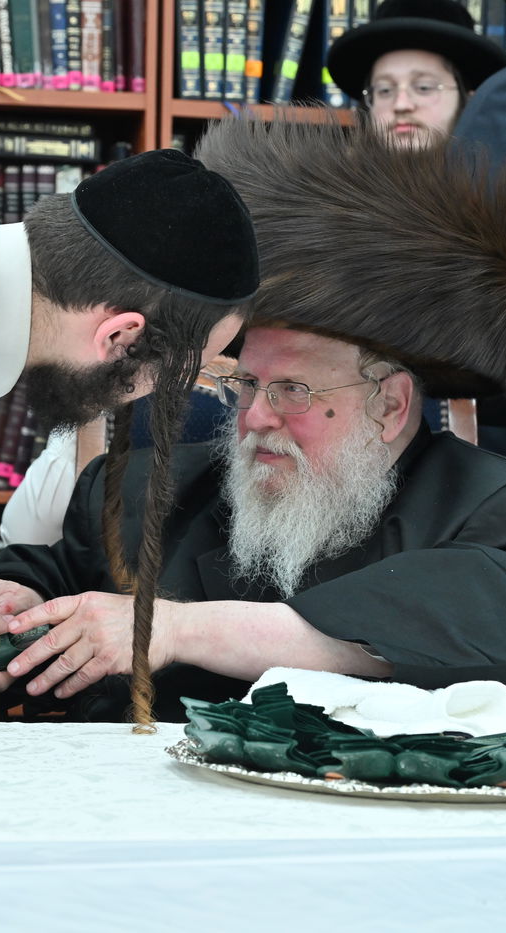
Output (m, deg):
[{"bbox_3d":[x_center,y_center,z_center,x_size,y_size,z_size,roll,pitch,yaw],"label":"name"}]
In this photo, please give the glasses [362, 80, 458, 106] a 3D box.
[{"bbox_3d":[0.270,-0.599,3.780,0.137,0.043,0.140,2,3,23],"label":"glasses"}]

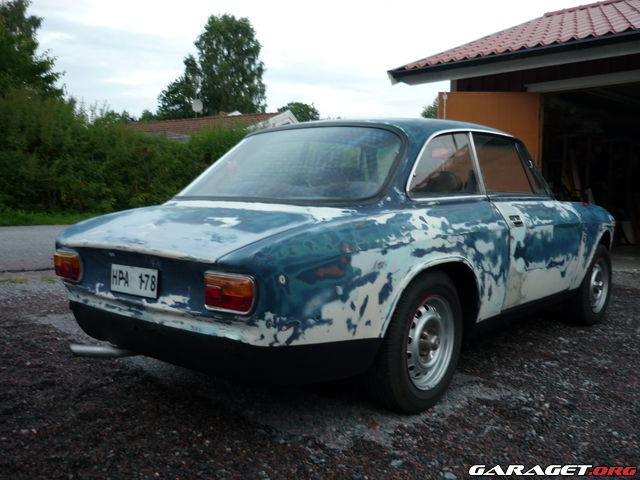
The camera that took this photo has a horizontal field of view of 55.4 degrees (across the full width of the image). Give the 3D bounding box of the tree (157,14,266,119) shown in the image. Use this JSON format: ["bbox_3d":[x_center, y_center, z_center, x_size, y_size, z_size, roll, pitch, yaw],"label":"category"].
[{"bbox_3d":[-8.700,-10.100,49.000,8.800,16.000,8.000,0,4,0],"label":"tree"}]

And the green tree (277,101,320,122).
[{"bbox_3d":[-1.950,-7.500,55.000,4.500,10.100,4.500,0,4,0],"label":"green tree"}]

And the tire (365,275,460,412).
[{"bbox_3d":[0.394,0.408,2.510,0.180,0.590,0.590,3,5,39],"label":"tire"}]

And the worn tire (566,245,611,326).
[{"bbox_3d":[1.905,0.318,4.315,0.180,0.590,0.590,3,5,41],"label":"worn tire"}]

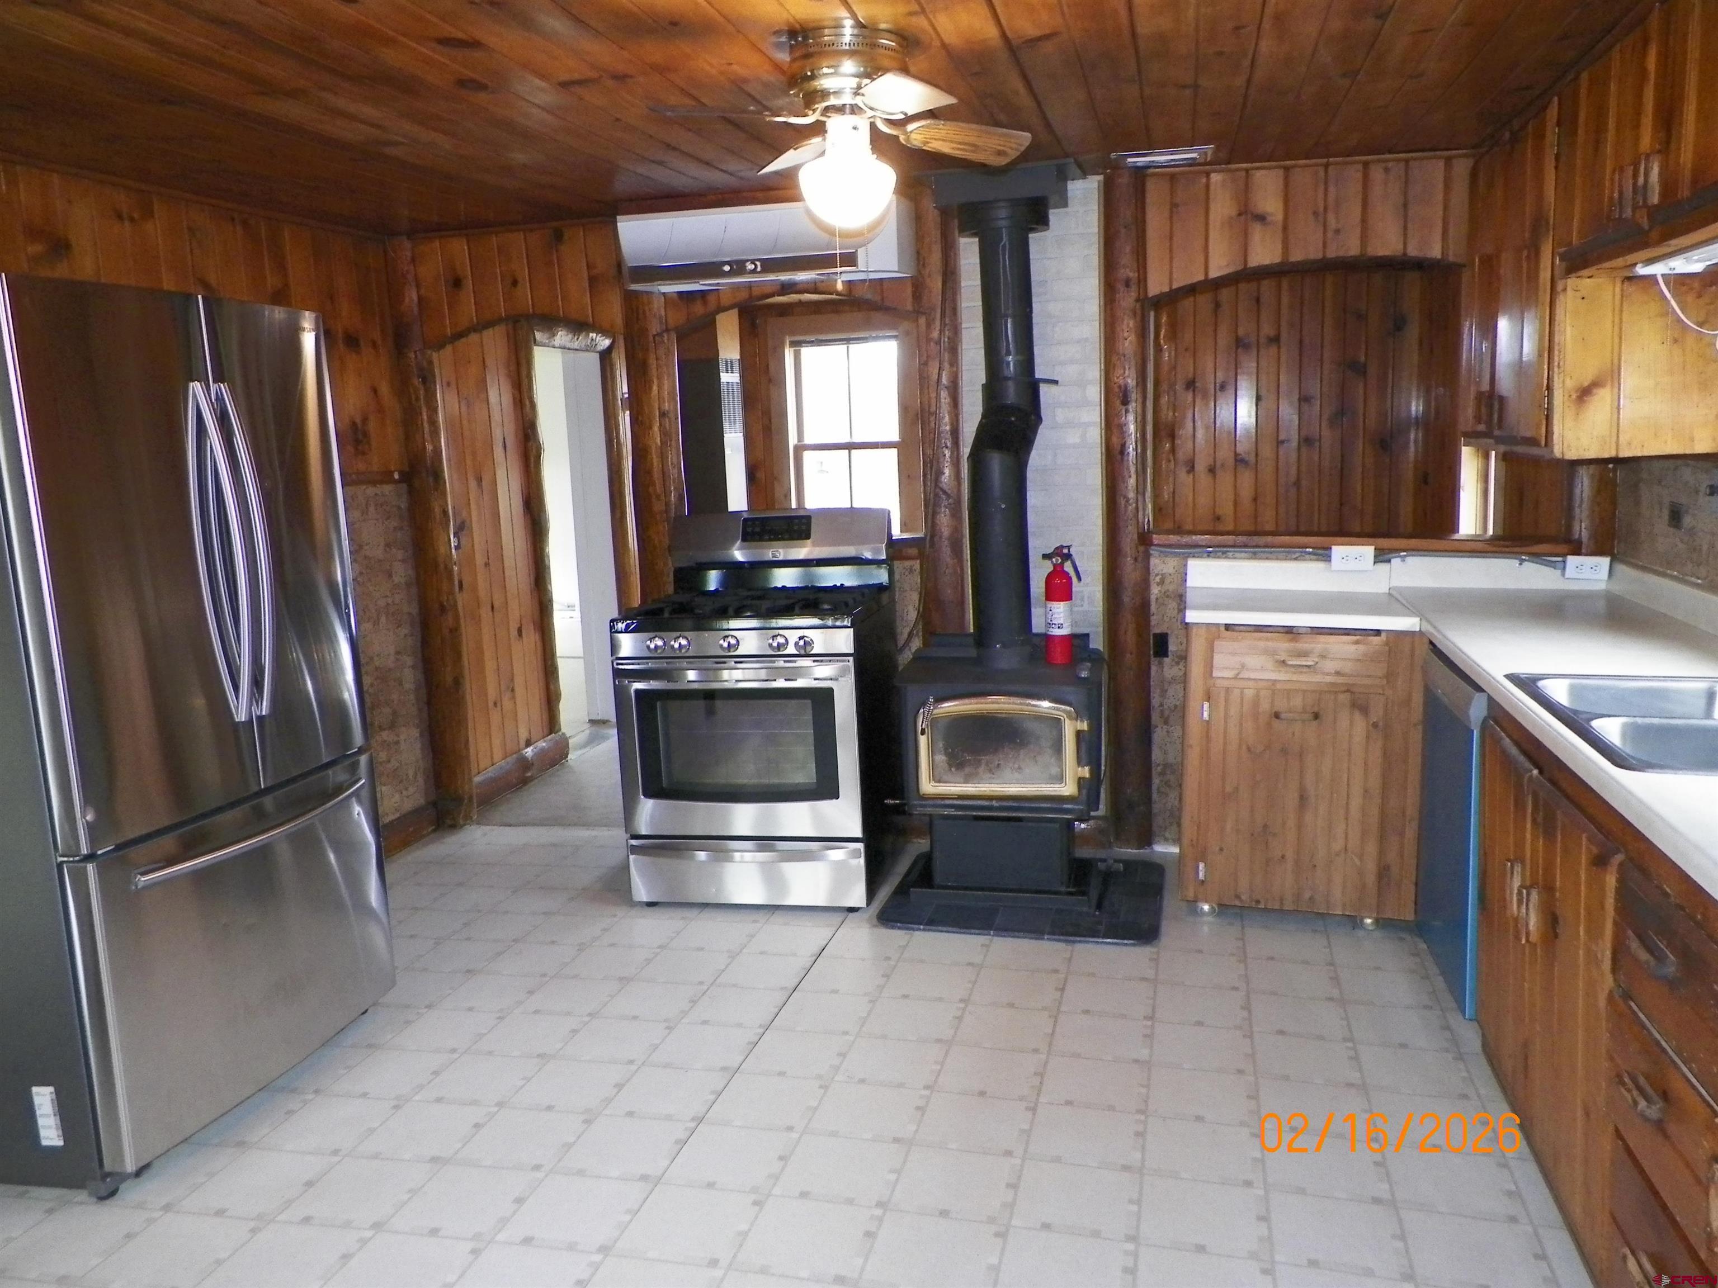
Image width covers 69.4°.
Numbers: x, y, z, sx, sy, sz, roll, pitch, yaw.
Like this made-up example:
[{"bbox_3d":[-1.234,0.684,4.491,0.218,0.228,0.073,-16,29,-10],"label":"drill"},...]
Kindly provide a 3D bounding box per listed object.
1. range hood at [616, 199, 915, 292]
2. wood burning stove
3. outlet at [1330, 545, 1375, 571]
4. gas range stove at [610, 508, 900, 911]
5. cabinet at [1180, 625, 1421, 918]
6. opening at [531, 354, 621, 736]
[{"bbox_3d":[-0.302,-1.311,4.080,0.930,0.245,0.220,1,9,16],"label":"range hood"},{"bbox_3d":[0.441,-0.334,3.848,0.595,2.201,0.615,1,9,15],"label":"wood burning stove"},{"bbox_3d":[1.579,-0.272,3.968,0.127,0.074,0.040,1,9,15],"label":"outlet"},{"bbox_3d":[-0.316,0.195,4.087,0.753,1.190,0.684,0,9,9],"label":"gas range stove"},{"bbox_3d":[1.333,0.328,3.825,0.639,0.833,0.595,1,9,15],"label":"cabinet"},{"bbox_3d":[-1.354,-0.434,5.977,0.139,1.933,0.684,1,9,15],"label":"opening"}]

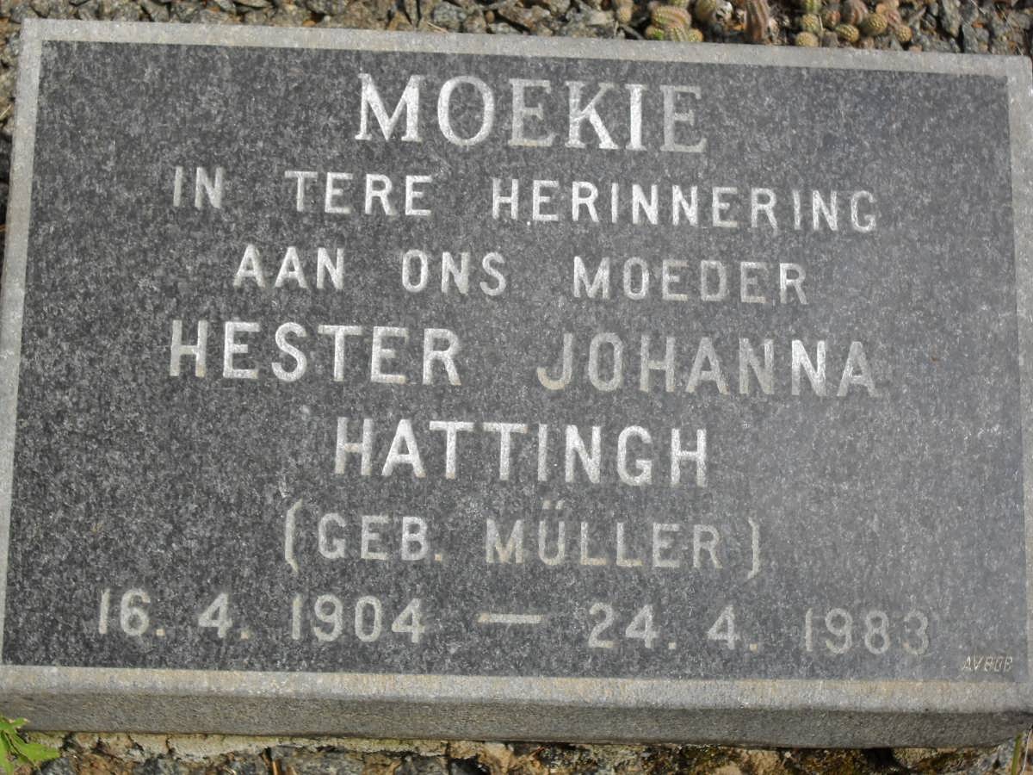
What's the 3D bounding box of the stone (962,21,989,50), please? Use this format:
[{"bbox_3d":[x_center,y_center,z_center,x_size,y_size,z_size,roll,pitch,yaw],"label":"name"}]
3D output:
[{"bbox_3d":[0.344,-0.264,1.480,0.021,0.017,0.021,0,66,-3],"label":"stone"}]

****************

- _Assignment_: Turn every line of the rows above into a numbered list, skipping the blank lines and leaving out the pictures.

- _Output for this task_:
1. Output (m, deg):
2. [{"bbox_3d":[x_center,y_center,z_center,x_size,y_size,z_size,roll,pitch,yaw],"label":"name"}]
3. In this photo, please give the glasses [362, 80, 458, 106] a 3D box.
4. [{"bbox_3d":[0.270,-0.599,3.780,0.137,0.043,0.140,2,3,23],"label":"glasses"}]
5. The camera that took this photo has a horizontal field of view of 55.4 degrees (across the full width of the image). Give the 3D bounding box of the tree (157,14,266,119) shown in the image. Use this JSON format: ["bbox_3d":[x_center, y_center, z_center, x_size, y_size, z_size, roll, pitch, yaw],"label":"category"].
6. [{"bbox_3d":[-8.700,-10.100,49.000,8.800,16.000,8.000,0,4,0],"label":"tree"}]
7. And the green tree (277,101,320,122).
8. [{"bbox_3d":[-1.950,-7.500,55.000,4.500,10.100,4.500,0,4,0],"label":"green tree"}]
9. And the tire (365,275,460,412).
10. [{"bbox_3d":[0.394,0.408,2.510,0.180,0.590,0.590,3,5,39],"label":"tire"}]
11. And the worn tire (566,245,611,326).
12. [{"bbox_3d":[1.905,0.318,4.315,0.180,0.590,0.590,3,5,41],"label":"worn tire"}]
13. Image width covers 69.4°.
14. Numbers: x, y, z, sx, sy, sz, roll, pitch, yaw.
15. Like this made-up example:
16. [{"bbox_3d":[-1.234,0.684,4.491,0.218,0.228,0.073,-16,29,-10],"label":"drill"},...]
17. Kindly provide a 3D bounding box per listed object.
18. 1. range hood at [616, 199, 915, 292]
19. 2. wood burning stove
20. 3. outlet at [1330, 545, 1375, 571]
21. 4. gas range stove at [610, 508, 900, 911]
22. 5. cabinet at [1180, 625, 1421, 918]
23. 6. opening at [531, 354, 621, 736]
24. [{"bbox_3d":[-0.302,-1.311,4.080,0.930,0.245,0.220,1,9,16],"label":"range hood"},{"bbox_3d":[0.441,-0.334,3.848,0.595,2.201,0.615,1,9,15],"label":"wood burning stove"},{"bbox_3d":[1.579,-0.272,3.968,0.127,0.074,0.040,1,9,15],"label":"outlet"},{"bbox_3d":[-0.316,0.195,4.087,0.753,1.190,0.684,0,9,9],"label":"gas range stove"},{"bbox_3d":[1.333,0.328,3.825,0.639,0.833,0.595,1,9,15],"label":"cabinet"},{"bbox_3d":[-1.354,-0.434,5.977,0.139,1.933,0.684,1,9,15],"label":"opening"}]
25. What's the 3D bounding box of the stone (962,21,989,50), please? Use this format:
26. [{"bbox_3d":[x_center,y_center,z_center,x_size,y_size,z_size,roll,pitch,yaw],"label":"name"}]
27. 3D output:
28. [{"bbox_3d":[0.344,-0.264,1.480,0.021,0.017,0.021,0,66,-3],"label":"stone"}]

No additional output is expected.